Atlas’ reference to “drinking disinfectant, ingesting bleach, and using UV light” refers to the events of a memorable White House briefing in which Trump’s pronouncements – not those of his officials – went wildly awry. On Thursday, April 23, 2020, William Bryan, undersecretary for science and technology at the Department of Homeland Security, discussed a study of the effects of sun exposure and cleaning agents on the coronavirus – as applied to surfaces rather than the human body.

“And then I see the disinfectant, where it knocks it out in one minute,” Trump said. And is there a way we can do something like that by injection inside or almost a cleaning because you see it gets in the lungs and does a tremendous number on the lungs, so it’d be interesting to check that, so you’ll have to use medical doctors for that, but it sounds interesting to me.

So, we’ll see, but the whole concept of the light, the way it kills it in a minute, is intriguing.
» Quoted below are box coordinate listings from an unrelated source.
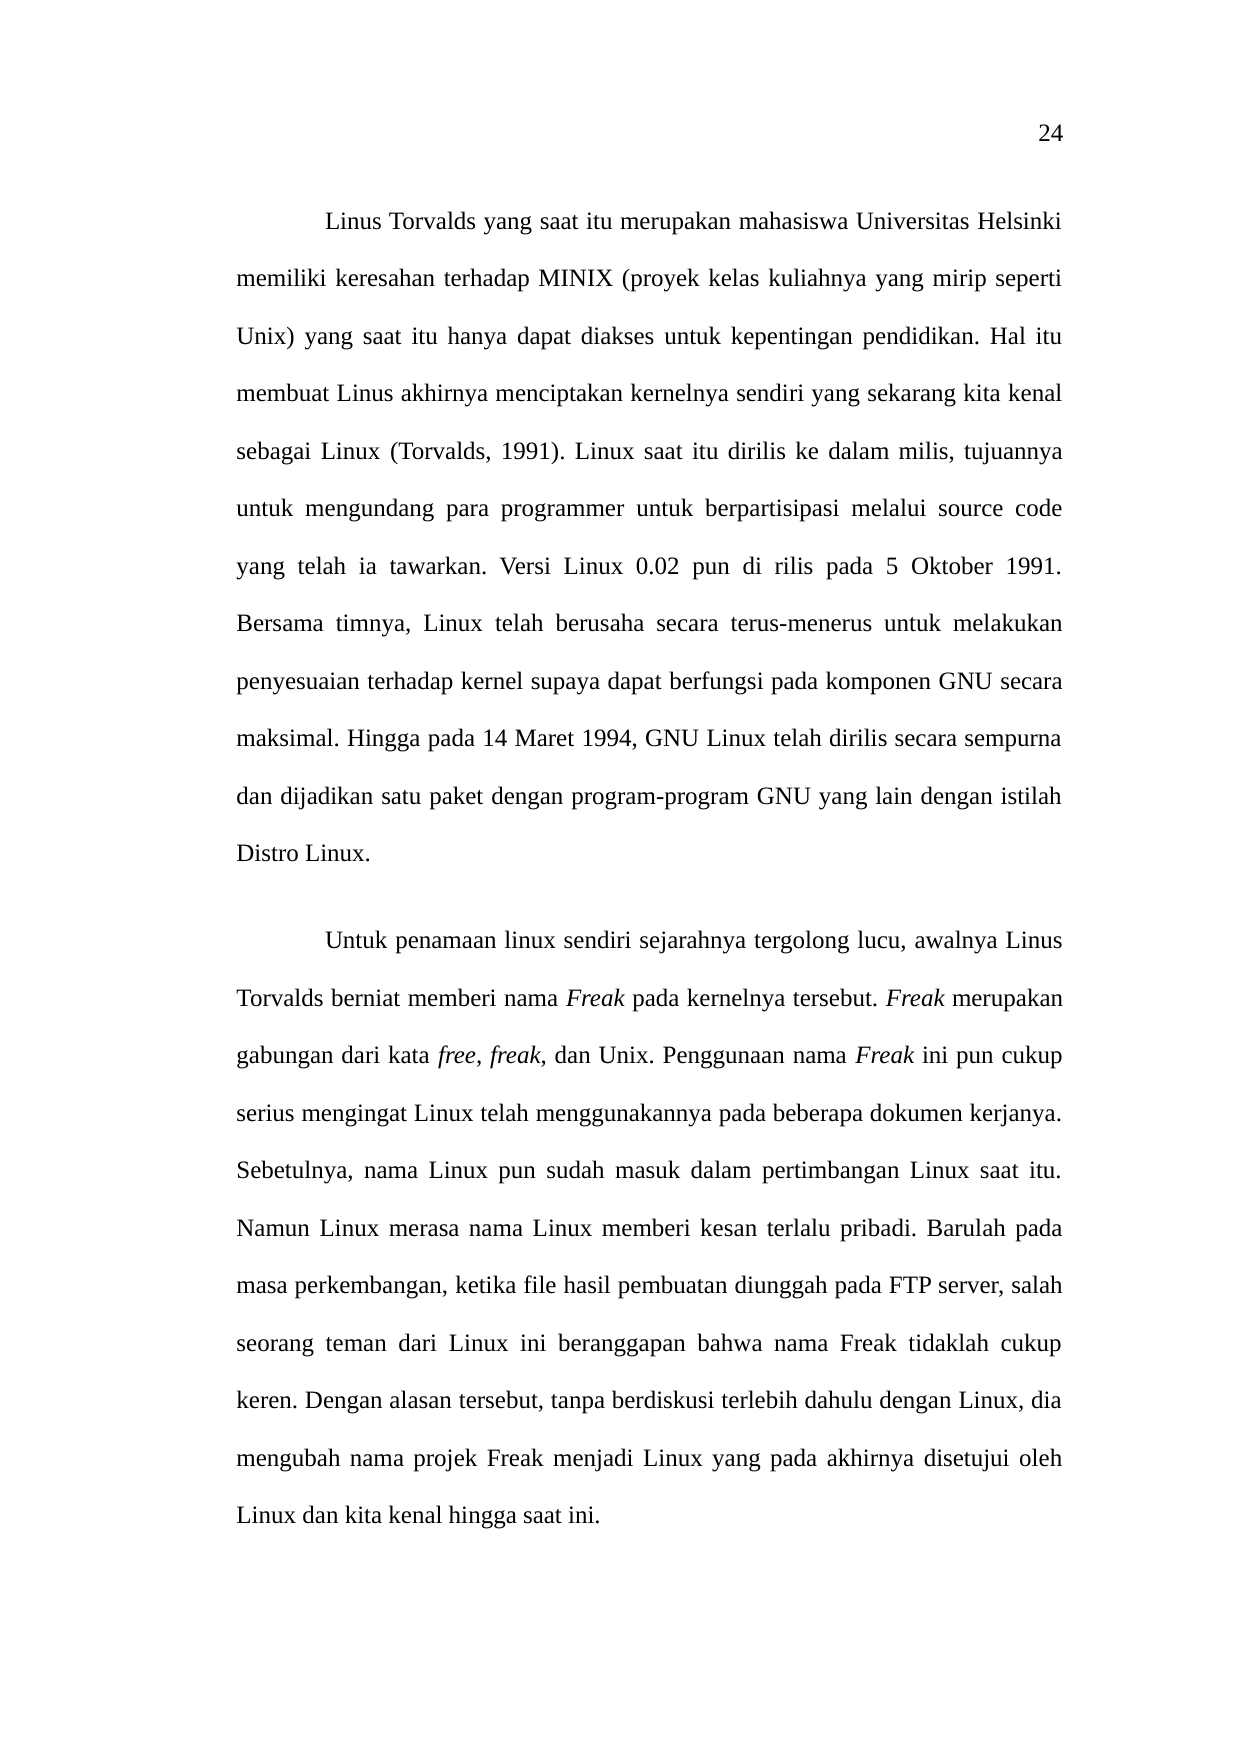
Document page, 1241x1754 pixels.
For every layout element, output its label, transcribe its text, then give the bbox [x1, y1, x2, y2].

text Linus Torvalds yang saat itu merupakan mahasiswa Universitas Helsinki memiliki keresahan terhadap MINIX (proyek kelas kuliahnya yang mirip seperti Unix) yang saat itu hanya dapat diakses untuk kepentingan pendidikan. Hal itu membuat Linus akhirnya menciptakan kernelnya sendiri yang sekarang kita kenal sebagai Linux (Torvalds, 1991)⁠. Linux saat itu dirilis ke dalam milis, tujuannya untuk mengundang para programmer untuk berpartisipasi melalui source code yang telah ia tawarkan. Versi Linux 0.02 pun di rilis pada 5 Oktober 1991. Bersama timnya, Linux telah berusaha secara terus-menerus untuk melakukan penyesuaian terhadap kernel supaya dapat berfungsi pada komponen GNU secara maksimal. Hingga pada 14 Maret 1994, GNU Linux telah dirilis secara sempurna dan dijadikan satu paket dengan program-program GNU yang lain dengan istilah Distro Linux. [236, 206, 1063, 867]
text Untuk penamaan linux sendiri sejarahnya tergolong lucu, awalnya Linus Torvalds berniat memberi nama Freak pada kernelnya tersebut. Freak merupakan gabungan dari kata free, freak, dan Unix. Penggunaan nama Freak ini pun cukup serius mengingat Linux telah menggunakannya pada beberapa dokumen kerjanya. Sebetulnya, nama Linux pun sudah masuk dalam pertimbangan Linux saat itu. Namun Linux merasa nama Linux memberi kesan terlalu pribadi. Barulah pada masa perkembangan, ketika file hasil pembuatan diunggah pada FTP server, salah seorang teman dari Linux ini beranggapan bahwa nama Freak tidaklah cukup keren. Dengan alasan tersebut, tanpa berdiskusi terlebih dahulu dengan Linux, dia mengubah nama projek Freak menjadi Linux yang pada akhirnya disetujui oleh Linux dan kita kenal hingga saat ini. [236, 925, 1063, 1529]
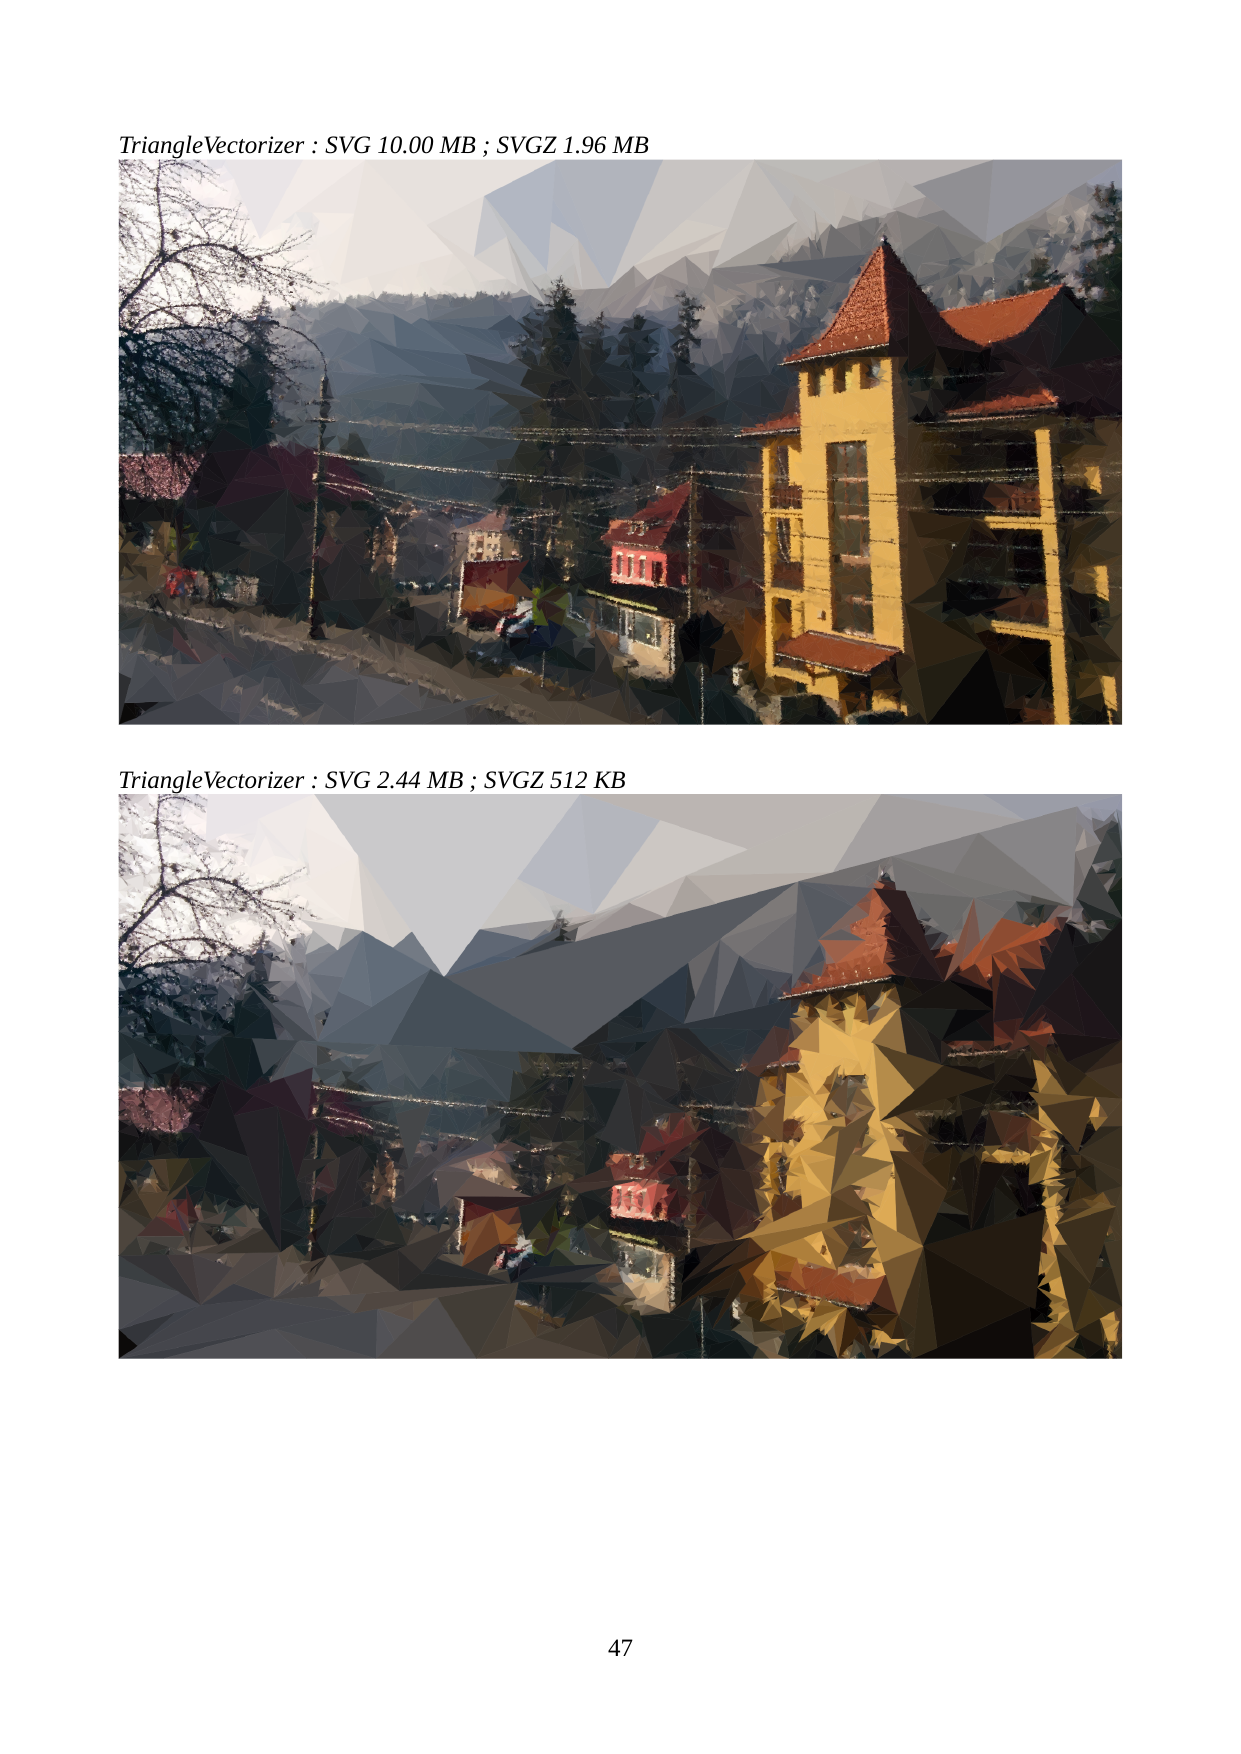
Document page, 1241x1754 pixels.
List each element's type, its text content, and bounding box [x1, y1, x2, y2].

picture [118, 159, 1123, 725]
text TriangleVectorizer : SVG 2.44 MB ; SVGZ 512 KB [118, 765, 1122, 794]
picture [118, 794, 1123, 1359]
text TriangleVectorizer : SVG 10.00 MB ; SVGZ 1.96 MB [118, 131, 1122, 159]
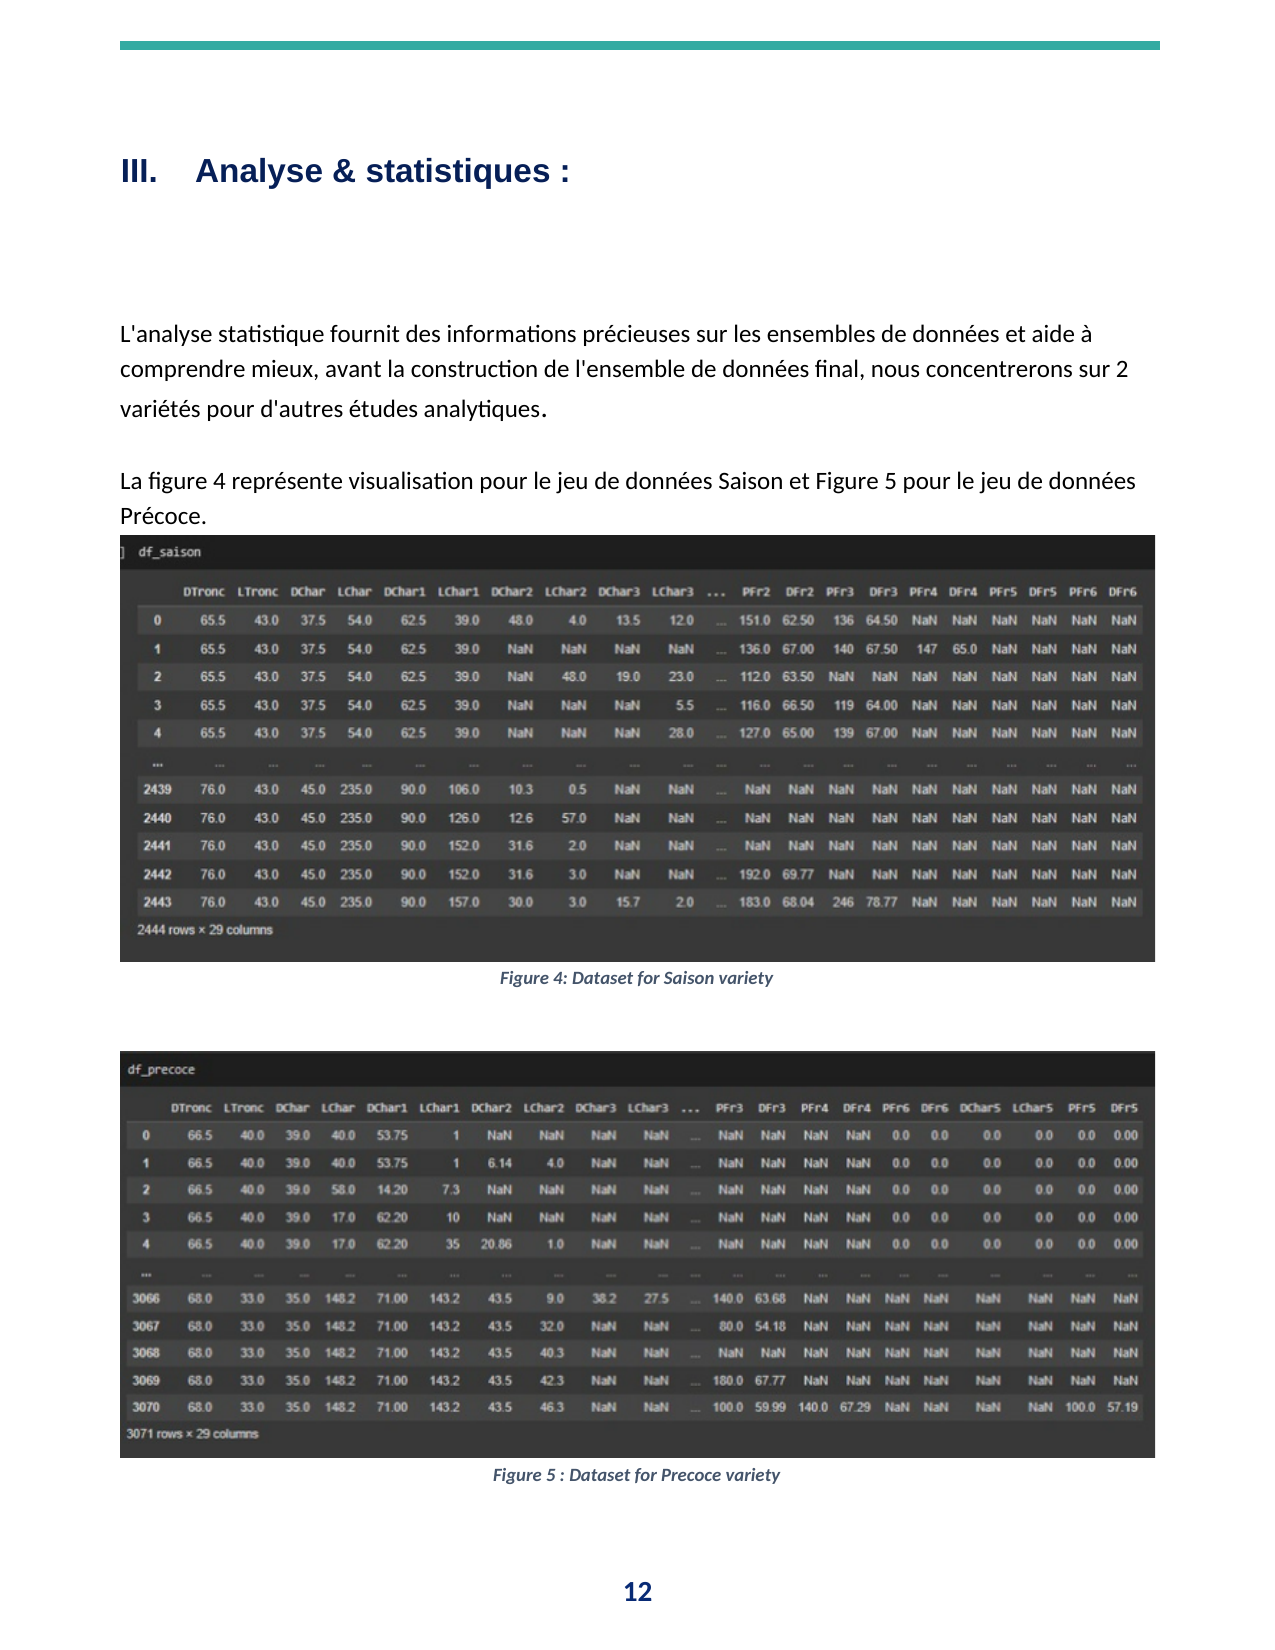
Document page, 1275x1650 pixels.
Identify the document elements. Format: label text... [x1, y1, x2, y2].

That’s quite potent.” “Deborah, have you ever heard of that? Have you ever heard of that?” Trump inquired. Yes, the heat and light are relative to certain viruses, but are they relative to this virus?”

Atlas treats Birx and Fauci’s work for a task force that he claims Trump “never once” met or spoke with with sarcasm, criticism, and disdain in his book.

He accuses Birx of “volatile behavior” and “interrupting all who challenged her,” but says removing her was “simply not worth the risk to the upcoming election.”

Atlas, among those who have criticized Fauci, has echoed Trump’s complaint about his profile.

More than 772,000 Americans have died of Covid-19 a year after Atlas’ resignation.